|Review by Sharon Knolle|
There’s a fascinating movie to be made about the true-life events surrounding wrestlers Dave and Mark Schultz and eccentric billionaire, John du Pont but Foxcatcher isn’t it.
The pre-release buzz on the film was inordinately high, with massive praise for Carell’s serious (and heavily made up) turn as du Pont. While there are moments where Carell’s humor shines through, the actor seems intent on being as absent as possible from the proceedings, as if being more present would ruin his characterization. du Pont was evidently an eccentric, socially awkward man, but Carell is so determined not to be his usually funny, charming self that he makes very little impact as the odd character.
Channing Tatum is equally opaque as the troubled wrestler Mark Schultz, who is trying to get out from the shadow of his older, more confident brother (Mark Ruffalo).
Speculation also placed Carell in the running for a Best Actor Oscar (his first), but the lead role is really Tatum’s. We’re sympathetic to Mark’s struggles, but we never really get to know or care about him. Deeper troubles are hinted at, but never revealed.
The one bright spot in the film is Ruffalo, who has less screen time than his two co-stars, but whose natural affability comes across despite the limitations of the script.
The film opens three years after the 1984 Olympics where the brothers took gold, Dave has a family and a job, but Mark is struggling. He’s taking the place of his more famous brother at speaking gigs for a mere $20.
When he gets a call out of the blue from du Pont, Mark is flattered but puzzled.
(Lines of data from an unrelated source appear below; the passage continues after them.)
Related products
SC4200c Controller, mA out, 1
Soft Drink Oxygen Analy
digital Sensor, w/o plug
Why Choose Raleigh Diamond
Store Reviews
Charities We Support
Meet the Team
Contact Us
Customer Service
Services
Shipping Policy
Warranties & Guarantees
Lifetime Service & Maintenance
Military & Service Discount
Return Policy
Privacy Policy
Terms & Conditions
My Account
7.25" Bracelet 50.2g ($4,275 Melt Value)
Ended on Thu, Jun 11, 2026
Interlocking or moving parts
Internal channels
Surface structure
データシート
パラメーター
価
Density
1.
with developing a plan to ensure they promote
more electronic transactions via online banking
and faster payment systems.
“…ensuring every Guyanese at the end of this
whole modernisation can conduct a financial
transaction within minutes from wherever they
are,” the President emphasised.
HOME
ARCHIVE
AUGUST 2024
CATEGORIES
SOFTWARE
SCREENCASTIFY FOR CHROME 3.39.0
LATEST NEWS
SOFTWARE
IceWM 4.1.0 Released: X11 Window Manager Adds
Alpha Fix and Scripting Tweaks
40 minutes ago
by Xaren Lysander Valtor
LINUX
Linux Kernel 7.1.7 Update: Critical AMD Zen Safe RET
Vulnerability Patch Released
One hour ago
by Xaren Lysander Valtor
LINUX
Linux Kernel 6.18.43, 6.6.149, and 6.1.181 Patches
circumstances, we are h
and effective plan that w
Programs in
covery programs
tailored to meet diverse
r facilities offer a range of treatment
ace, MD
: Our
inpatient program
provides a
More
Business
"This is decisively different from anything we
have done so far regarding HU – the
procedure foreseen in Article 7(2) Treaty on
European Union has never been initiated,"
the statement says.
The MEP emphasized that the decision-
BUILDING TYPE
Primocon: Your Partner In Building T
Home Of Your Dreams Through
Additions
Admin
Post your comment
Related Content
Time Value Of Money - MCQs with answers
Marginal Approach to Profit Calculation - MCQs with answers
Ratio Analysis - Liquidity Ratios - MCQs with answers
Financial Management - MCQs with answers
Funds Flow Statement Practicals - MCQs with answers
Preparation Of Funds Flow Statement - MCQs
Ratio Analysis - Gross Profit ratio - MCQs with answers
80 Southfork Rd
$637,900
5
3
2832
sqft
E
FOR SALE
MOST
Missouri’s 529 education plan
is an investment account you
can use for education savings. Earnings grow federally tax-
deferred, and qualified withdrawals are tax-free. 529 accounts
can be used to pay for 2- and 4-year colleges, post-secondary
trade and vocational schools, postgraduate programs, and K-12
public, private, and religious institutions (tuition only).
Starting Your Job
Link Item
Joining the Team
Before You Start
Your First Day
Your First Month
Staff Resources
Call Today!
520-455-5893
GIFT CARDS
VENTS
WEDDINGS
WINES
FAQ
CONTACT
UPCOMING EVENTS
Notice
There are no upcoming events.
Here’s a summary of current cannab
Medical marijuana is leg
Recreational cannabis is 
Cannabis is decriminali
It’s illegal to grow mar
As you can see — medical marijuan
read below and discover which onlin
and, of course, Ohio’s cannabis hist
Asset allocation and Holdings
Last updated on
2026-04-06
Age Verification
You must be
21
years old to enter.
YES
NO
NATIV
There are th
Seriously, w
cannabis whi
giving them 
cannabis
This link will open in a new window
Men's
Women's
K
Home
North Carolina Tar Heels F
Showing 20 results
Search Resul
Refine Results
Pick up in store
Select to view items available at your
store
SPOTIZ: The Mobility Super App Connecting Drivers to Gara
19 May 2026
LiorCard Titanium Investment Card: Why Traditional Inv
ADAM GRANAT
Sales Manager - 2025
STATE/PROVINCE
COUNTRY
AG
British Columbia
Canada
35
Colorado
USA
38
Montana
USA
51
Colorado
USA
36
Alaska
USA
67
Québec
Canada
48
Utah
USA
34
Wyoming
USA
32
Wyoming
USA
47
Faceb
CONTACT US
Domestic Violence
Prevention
He’s flown from his dingy apartment to the palatial du Pont estate, where the billionaire offers to sponsor him for the next Olympics. Mark tries to talk Dave into accepting the same deal, but Dave doesn’t want to uproot his family.
And so the pieces are set for a strange relationship of power, money, ambition, and overwhelming jealousy. We see brief glimpses of why du Pont and Mark might bond: du Pont learned at 16 that his mother (Vanessa Redgrave) was paying his only companion, the chauffeur’s son, to be his friend. Mark was raised by his brother and the two were constantly on the move. They’re both adrift and, for a moment, seem to find some hope in each other.
Unfortunately, the film is glacially paced and we never get much insight into the main players’ motivations or thoughts. You leave the film wanting to know more: Was there a sexual relationship between du Pont and Mark?
It’s only hinted at in the film, which also glosses over some key developments after a horrible crime has been committed. (The Wikipedia article has the whole story, as does Mark’s book. Regardless of how many details you know going in, you’ll likely need to hit up Wikipedia to fill in the film’s many blanks.)
The failure to connect may also lie with wrestling itself; It’s not a particularly cinematic sport. unlike, say, running or racing.The settings are also decidedly unattractive, mostly dull gray gym interiors and sports arenas. Apart from the beautiful du Pont estate and his mother’s horses (which John has always hated), there is very little to catch the eye in the whole film.
It’s a film I wanted to like, having been a fan of Bennett Miller’s Capote. But his aloof approach means we are never given enough pieces of the puzzle and never get involved in the story.
Foxcatcher is now playing in limited release.